→ To do:
Present exactly, and only, the lines running from the line that contains "Rendered at 1241 by 1754 pixels." through the end of the entries below.
─── Extracted records
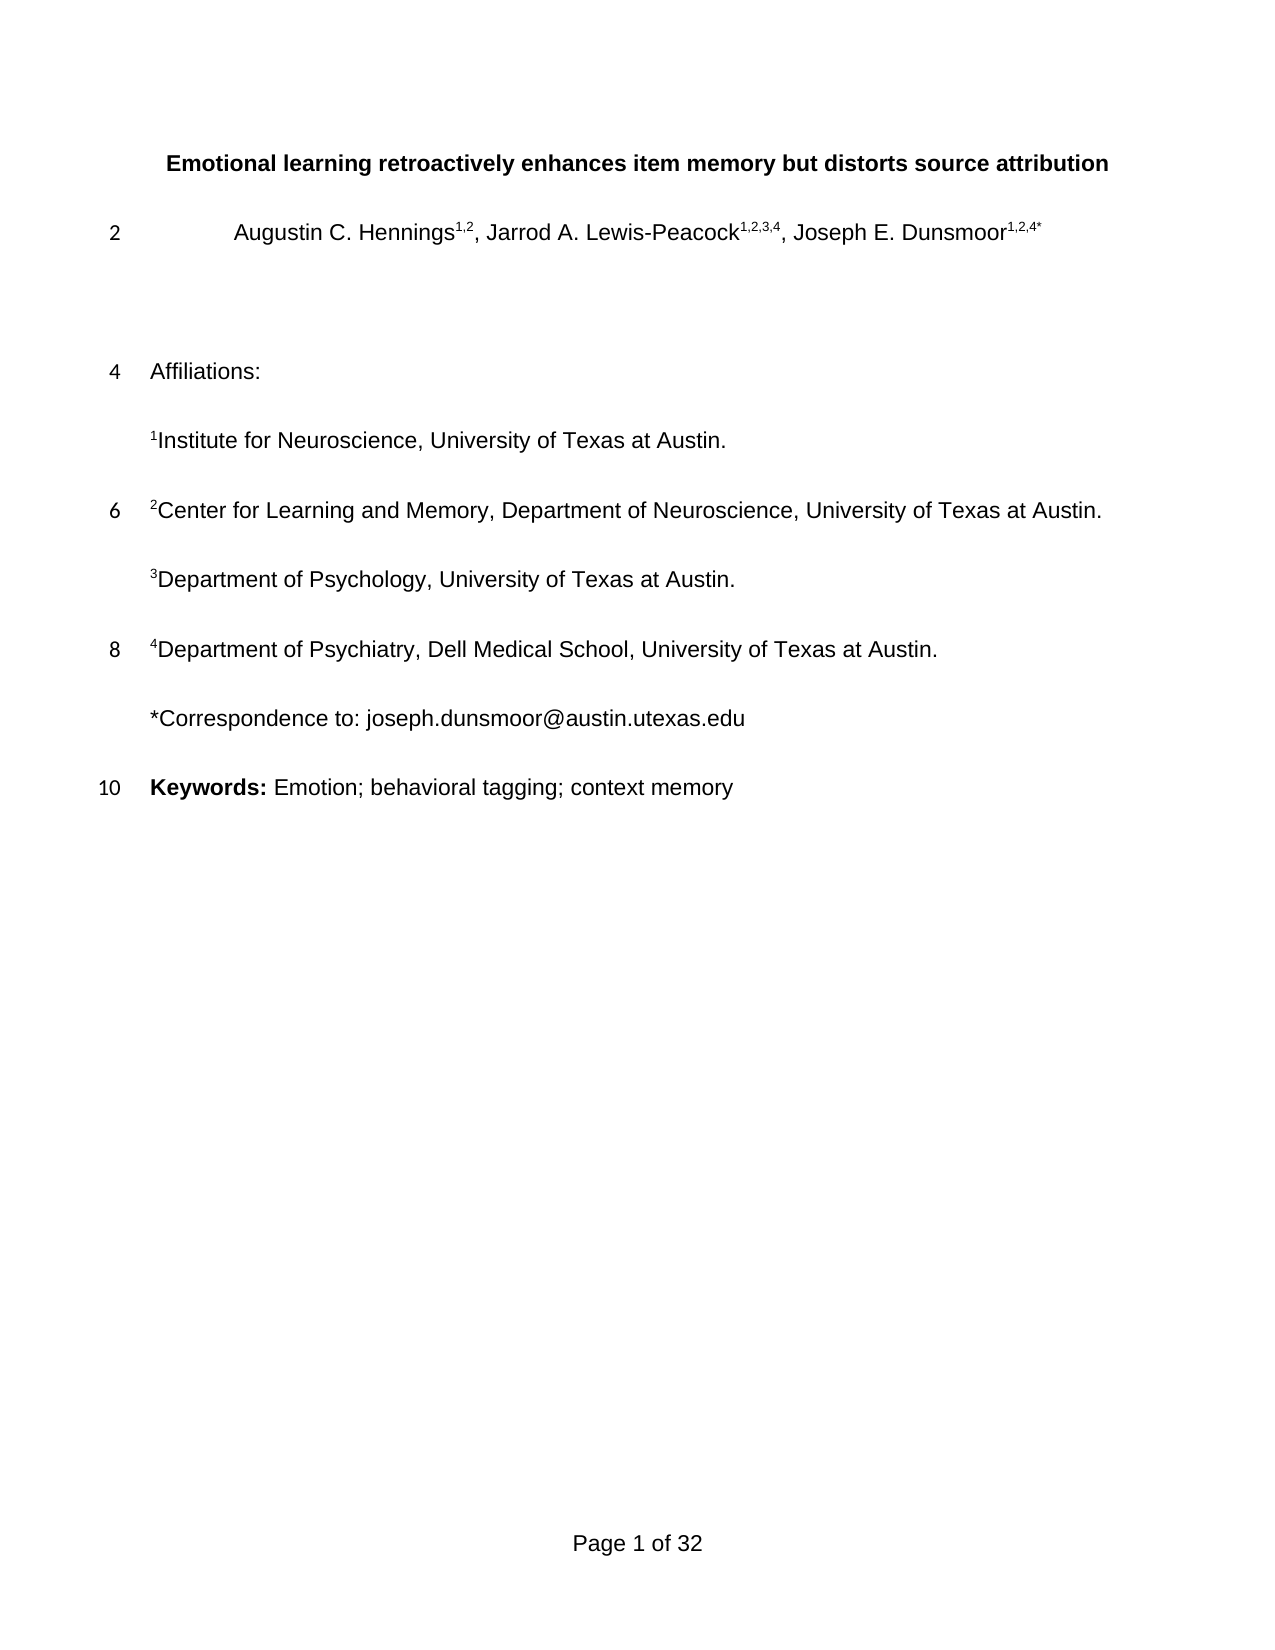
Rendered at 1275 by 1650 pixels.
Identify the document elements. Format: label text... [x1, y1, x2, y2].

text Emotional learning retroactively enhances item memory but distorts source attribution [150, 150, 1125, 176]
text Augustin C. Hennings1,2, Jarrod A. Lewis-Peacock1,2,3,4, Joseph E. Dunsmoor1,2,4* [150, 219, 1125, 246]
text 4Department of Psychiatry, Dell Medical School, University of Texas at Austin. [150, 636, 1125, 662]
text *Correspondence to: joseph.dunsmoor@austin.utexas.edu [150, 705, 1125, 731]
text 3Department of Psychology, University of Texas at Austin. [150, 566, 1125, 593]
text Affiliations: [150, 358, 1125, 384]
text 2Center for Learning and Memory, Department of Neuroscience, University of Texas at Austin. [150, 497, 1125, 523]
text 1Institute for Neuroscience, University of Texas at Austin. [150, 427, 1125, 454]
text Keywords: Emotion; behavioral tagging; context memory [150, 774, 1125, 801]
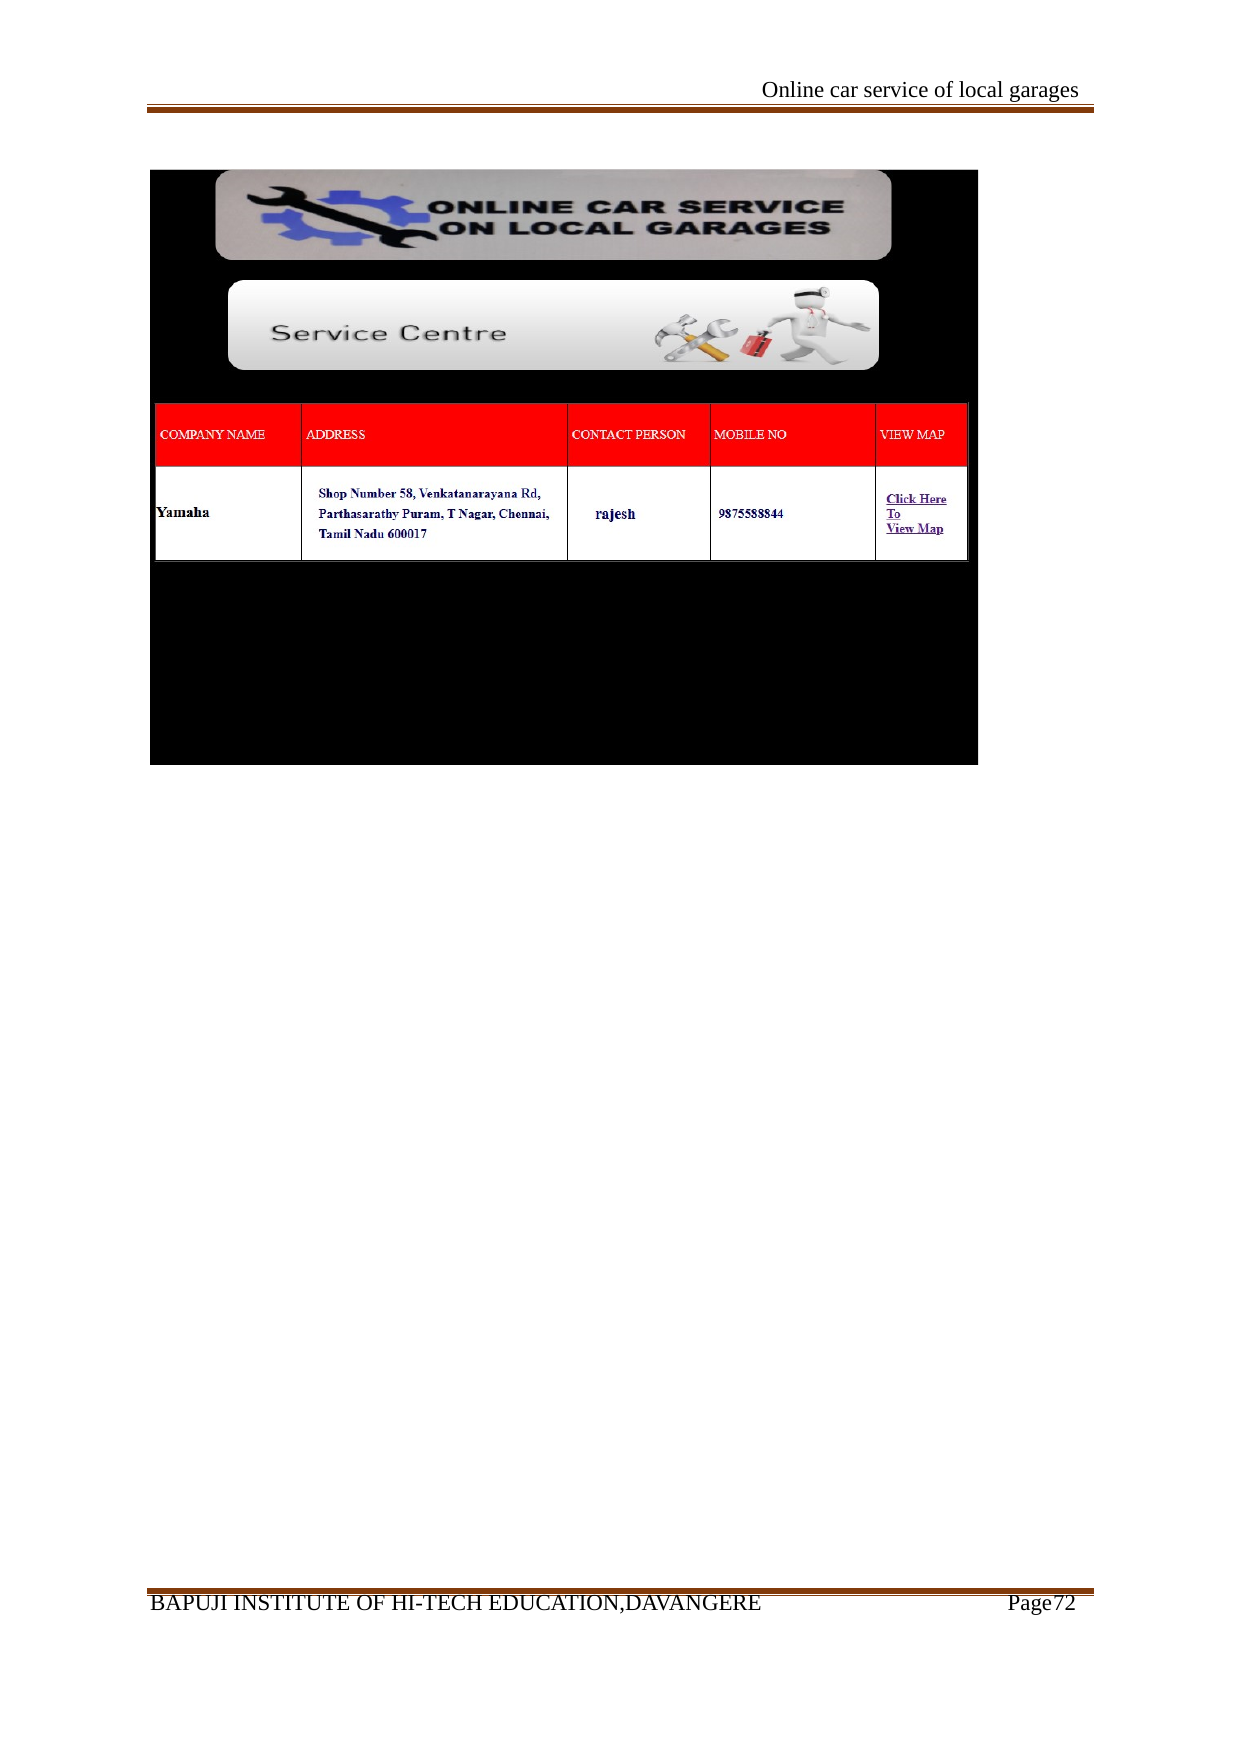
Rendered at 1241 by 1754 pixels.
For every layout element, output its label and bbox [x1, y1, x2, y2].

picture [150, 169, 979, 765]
──────
→ Expected answer:
Rendered at 1241 by 1754 pixels.
For every layout element, output its label and bbox [x1, y1, x2, y2].

picture [150, 169, 979, 765]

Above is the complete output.